- Record excerpts
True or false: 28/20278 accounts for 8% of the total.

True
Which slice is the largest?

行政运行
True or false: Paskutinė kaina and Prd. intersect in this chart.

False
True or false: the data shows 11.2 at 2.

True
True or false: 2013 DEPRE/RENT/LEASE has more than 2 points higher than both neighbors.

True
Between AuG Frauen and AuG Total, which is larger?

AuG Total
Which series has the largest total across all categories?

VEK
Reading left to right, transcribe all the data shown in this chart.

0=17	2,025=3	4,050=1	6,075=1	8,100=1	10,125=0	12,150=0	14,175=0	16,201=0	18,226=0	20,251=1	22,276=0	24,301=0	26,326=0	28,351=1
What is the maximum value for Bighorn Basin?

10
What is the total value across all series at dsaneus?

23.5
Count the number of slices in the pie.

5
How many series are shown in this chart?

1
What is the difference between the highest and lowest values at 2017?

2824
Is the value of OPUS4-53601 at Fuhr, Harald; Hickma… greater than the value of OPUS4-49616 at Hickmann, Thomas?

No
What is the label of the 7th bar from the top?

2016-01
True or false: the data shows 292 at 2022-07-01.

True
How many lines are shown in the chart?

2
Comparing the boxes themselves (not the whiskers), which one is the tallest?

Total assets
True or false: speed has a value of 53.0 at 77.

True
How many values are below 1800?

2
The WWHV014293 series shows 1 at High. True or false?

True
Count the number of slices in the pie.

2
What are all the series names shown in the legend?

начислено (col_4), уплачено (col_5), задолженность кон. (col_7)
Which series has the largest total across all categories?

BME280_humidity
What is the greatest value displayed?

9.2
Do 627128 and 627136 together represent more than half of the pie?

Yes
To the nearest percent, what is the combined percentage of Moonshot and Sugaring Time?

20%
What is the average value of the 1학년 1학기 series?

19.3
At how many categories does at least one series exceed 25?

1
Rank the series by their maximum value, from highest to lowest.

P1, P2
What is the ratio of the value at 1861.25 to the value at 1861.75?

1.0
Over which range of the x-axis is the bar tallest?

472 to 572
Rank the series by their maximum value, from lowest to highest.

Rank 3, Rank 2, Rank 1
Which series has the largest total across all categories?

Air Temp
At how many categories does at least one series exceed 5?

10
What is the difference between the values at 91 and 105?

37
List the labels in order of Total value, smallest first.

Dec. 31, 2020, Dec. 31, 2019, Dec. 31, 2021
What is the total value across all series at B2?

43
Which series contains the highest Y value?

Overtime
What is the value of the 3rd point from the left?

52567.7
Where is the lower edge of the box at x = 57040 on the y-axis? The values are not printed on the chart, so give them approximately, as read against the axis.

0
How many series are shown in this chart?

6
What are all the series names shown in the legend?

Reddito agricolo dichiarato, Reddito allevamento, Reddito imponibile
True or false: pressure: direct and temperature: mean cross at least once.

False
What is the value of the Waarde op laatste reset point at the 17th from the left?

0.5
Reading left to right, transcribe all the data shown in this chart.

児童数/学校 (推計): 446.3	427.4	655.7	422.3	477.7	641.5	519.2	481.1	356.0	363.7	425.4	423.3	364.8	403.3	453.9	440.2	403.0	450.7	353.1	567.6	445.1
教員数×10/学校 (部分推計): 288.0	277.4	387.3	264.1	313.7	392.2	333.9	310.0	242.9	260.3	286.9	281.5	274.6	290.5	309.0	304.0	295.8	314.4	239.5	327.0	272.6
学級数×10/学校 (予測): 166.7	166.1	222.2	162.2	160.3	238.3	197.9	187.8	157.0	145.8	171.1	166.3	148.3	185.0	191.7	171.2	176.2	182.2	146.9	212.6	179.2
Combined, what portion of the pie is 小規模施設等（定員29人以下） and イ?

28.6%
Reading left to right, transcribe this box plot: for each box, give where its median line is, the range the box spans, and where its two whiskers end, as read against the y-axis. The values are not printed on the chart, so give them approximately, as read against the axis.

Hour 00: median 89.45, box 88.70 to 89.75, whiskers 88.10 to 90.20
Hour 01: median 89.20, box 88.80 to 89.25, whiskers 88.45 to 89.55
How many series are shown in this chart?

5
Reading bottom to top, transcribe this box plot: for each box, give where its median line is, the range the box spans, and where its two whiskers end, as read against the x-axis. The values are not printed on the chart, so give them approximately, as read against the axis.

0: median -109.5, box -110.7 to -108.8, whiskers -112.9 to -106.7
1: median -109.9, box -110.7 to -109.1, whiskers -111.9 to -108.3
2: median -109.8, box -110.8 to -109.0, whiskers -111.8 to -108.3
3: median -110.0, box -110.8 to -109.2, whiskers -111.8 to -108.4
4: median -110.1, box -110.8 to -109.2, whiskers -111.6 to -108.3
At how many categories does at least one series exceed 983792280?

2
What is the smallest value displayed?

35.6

- Your instructions
Reproduce the entries verbatim, covering the stretch from the very beginning through the line containing "Comparing the boxes", with that line included.

- Task solution
True or false: 28/20278 accounts for 8% of the total.

True
Which slice is the largest?

行政运行
True or false: Paskutinė kaina and Prd. intersect in this chart.

False
True or false: the data shows 11.2 at 2.

True
True or false: 2013 DEPRE/RENT/LEASE has more than 2 points higher than both neighbors.

True
Between AuG Frauen and AuG Total, which is larger?

AuG Total
Which series has the largest total across all categories?

VEK
Reading left to right, transcribe all the data shown in this chart.

0=17	2,025=3	4,050=1	6,075=1	8,100=1	10,125=0	12,150=0	14,175=0	16,201=0	18,226=0	20,251=1	22,276=0	24,301=0	26,326=0	28,351=1
What is the maximum value for Bighorn Basin?

10
What is the total value across all series at dsaneus?

23.5
Count the number of slices in the pie.

5
How many series are shown in this chart?

1
What is the difference between the highest and lowest values at 2017?

2824
Is the value of OPUS4-53601 at Fuhr, Harald; Hickma… greater than the value of OPUS4-49616 at Hickmann, Thomas?

No
What is the label of the 7th bar from the top?

2016-01
True or false: the data shows 292 at 2022-07-01.

True
How many lines are shown in the chart?

2
Comparing the boxes themselves (not the whiskers), which one is the tallest?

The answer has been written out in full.